Invariant natural killer T cells are a small population of T cells whose development in the thymus requires expression of the Vα14-Jα18 invariant TCR and its recognition of endogenous glycolipid ligands presented by CD1d expressed on DP thymocytes (8, 26, 27). After their development, these cells populate peripheral lymphoid organs, mainly liver and SPL (8, 26, 27). An essential role for autophagy during iNKT cell development has been disclosed (8, 26, 27). In this scenario, it is of interest to explore how T cell-specific RACK1 deficiency might affect iNKT cell development. As expected, we found that Gnb2l1^{F/F; CD4-Cre} mice exhibited an obvious defect in intrathymic iNKT cell development; only about 20% CD3⁺CD1d-tetramer⁺ cells were observed as compared with control littermates (Figure 7). Gnb2l1^{F/F; CD4-Cre} mice showed more profound defect in the iNKT cell population in the SPL and liver as compared to their control littermates (Figure 7). Thus, thymic iNKT cell development is blocked and mature iNKT cells are absent in peripheral lymphoid organs in the absence of RACK1.

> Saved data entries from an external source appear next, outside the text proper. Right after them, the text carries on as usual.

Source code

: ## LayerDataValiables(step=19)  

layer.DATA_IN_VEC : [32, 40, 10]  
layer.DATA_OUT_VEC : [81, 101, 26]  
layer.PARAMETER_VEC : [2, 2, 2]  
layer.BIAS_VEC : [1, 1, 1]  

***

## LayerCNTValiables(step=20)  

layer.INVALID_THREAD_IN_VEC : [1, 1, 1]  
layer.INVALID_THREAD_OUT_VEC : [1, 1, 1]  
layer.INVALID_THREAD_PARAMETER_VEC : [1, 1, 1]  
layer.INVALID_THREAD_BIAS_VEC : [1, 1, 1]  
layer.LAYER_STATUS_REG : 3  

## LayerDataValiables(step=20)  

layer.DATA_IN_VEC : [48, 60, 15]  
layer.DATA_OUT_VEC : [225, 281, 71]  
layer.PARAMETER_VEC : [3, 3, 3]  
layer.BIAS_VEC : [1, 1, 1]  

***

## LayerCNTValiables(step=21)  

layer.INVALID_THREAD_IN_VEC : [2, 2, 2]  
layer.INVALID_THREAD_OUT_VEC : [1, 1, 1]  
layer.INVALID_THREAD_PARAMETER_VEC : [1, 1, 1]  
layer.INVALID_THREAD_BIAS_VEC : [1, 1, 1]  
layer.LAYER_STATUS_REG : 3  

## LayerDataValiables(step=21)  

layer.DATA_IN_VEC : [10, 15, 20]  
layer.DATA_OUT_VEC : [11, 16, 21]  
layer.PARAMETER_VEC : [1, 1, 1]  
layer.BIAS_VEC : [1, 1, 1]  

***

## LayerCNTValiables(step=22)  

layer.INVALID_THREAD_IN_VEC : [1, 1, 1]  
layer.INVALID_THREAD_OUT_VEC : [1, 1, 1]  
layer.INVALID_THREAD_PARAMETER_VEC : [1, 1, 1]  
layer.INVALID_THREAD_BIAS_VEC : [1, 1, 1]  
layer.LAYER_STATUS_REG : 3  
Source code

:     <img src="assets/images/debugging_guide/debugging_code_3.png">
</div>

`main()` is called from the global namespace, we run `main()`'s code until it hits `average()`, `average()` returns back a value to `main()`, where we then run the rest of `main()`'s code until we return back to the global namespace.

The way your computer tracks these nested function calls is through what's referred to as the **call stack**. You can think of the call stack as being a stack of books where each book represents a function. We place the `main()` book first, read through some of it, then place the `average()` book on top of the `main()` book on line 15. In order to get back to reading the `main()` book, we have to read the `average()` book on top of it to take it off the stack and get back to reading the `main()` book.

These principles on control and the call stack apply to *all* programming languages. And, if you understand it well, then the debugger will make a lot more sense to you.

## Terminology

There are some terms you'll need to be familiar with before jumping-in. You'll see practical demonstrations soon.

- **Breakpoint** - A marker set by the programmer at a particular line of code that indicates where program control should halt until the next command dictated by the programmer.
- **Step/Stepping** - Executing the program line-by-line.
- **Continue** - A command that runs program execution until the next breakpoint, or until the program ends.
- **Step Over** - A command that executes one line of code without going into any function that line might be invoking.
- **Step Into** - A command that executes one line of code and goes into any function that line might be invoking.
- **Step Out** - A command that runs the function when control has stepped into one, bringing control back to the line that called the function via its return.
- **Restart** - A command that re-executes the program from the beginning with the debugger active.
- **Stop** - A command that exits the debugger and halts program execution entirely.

Our data indicate that specific deletion of RACK1 in T cells leads to peripheral T cell lymphopenia and impaired iNKT cell development. In this scenario, we tested how T cell-specific RACK1 deficiency might affect Con A-induced acute liver injury because T and NKT cells play essential roles in this model (28–30). A high dose of Con A (25 µg/g body weight) was injected into Gnb2l1^{F/F; CD4-Cre} mice and their littermates, and their survival was monitored. As expected, Gnb2l1^{F/F; CD4-Cre} mice all survived under the conditions that almost half of their littermates died (Figure 8A). Histological analysis revealed that Gnb2l1^{F/F; CD4-Cre} mice had very limited liver damage, while their littermates had extensive liver necrosis (Figure 8B). Measurement of serum AST and ALT levels also indicated that Gnb2l1^{F/F; CD4-Cre} mice had significantly reduced liver injury (Figure 8C).

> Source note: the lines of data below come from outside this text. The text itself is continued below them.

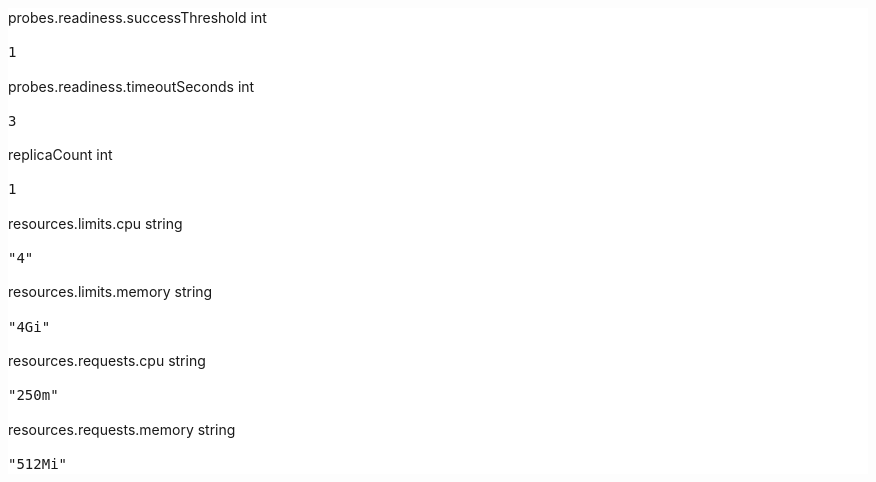 </td>
			<td></td>
		</tr>
		<tr>
			<td>probes.readiness.successThreshold</td>
			<td>int</td>
			<td><pre lang="json">
1
</pre>
</td>
			<td></td>
		</tr>
		<tr>
			<td>probes.readiness.timeoutSeconds</td>
			<td>int</td>
			<td><pre lang="json">
3
</pre>
</td>
			<td></td>
		</tr>
		<tr>
			<td>replicaCount</td>
			<td>int</td>
			<td><pre lang="json">
1
</pre>
</td>
			<td></td>
		</tr>
		<tr>
			<td>resources.limits.cpu</td>
			<td>string</td>
			<td><pre lang="json">
"4"
</pre>
</td>
			<td></td>
		</tr>
		<tr>
			<td>resources.limits.memory</td>
			<td>string</td>
			<td><pre lang="json">
"4Gi"
</pre>
</td>
			<td></td>
		</tr>
		<tr>
			<td>resources.requests.cpu</td>
			<td>string</td>
			<td><pre lang="json">
"250m"
</pre>
</td>
			<td></td>
		</tr>
		<tr>
			<td>resources.requests.memory</td>
			<td>string</td>
			<td><pre lang="json">
"512Mi"
</pre>
</td>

Various cytokines, including IFN-γ and TNF-α, are involved in the pathogenesis of Con A-induced hepatitis (28–30), so we wondered whether RACK1 deficiency affects cytokine production. As shown in Figure 8D, Gnb2l1^{F/F; CD4-Cre} mice had reduced percentages and absolute numbers of CD3⁺ NK1.1⁻ T cells in the liver after Con A treatment as compared to their littermates. Furthermore, the percentage of IFN-γ⁺ T cells in Gnb2l1^{F/F; CD4-Cre} livers after Con A injection was significantly downregulated, while Con A-induced production of TNF-α in these cells was only slightly affected in Gnb2l1^{F/F; CD4-Cre} livers (Figure 8E). Surprisingly, Gnb2l1^{F/F; CD4-Cre} mice and control littermates showed comparable absolute numbers of CD3⁺NK1.1⁺ NKT cells as well as CD3⁻NK1.1⁺ NK cells in the liver after Con A treatment (Figure 8D), even though both subsets exhibited reduced IFN-γ expression (Figure 8E). In this scenario, we examined the relationship between CD3⁺NK1.1⁺ subset and CD3⁺CD1d-tetramer⁺ subset in the liver of Gnb2l1^{F/F; CD4-Cre} mice and control littermates. As previously reported (29, 30), most NKT cells in the liver of Gnb2l1^F/F mice were CD1d-tetramer⁺NK1.1⁺ iNKT cells under steady-state conditions when CD3⁺ cells were gated (Figure S5 in Supplementary Material). After Con A treatment, the percentage of CD1d-tetramer⁺NK1.1⁺ iNKT cells promptly dropped, whereas that of CD1d-tetramer⁻NK1.1⁺ NKT cells remained largely unchanged (Figure S5 in Supplementary Material). By contrast, there were very few CD1d-tetramer⁺NK1.1⁺ iNKT cells but significantly increased percentage of CD1d-tetramer⁻NK1.1⁺ NKT cells in the liver of Gnb2l1^{F/F; CD4-Cre} mice in the steady state (Figure S5 in Supplementary Material). After Con A treatment, the percentage of CD1d-tetramer⁻NK1.1⁺ NKT cells further increased (Figure S5 in Supplementary Material), which might account for the equal absolute numbers of total NKT cells in the liver of Gnb2l1^{F/F; CD4-Cre} mice and control littermates.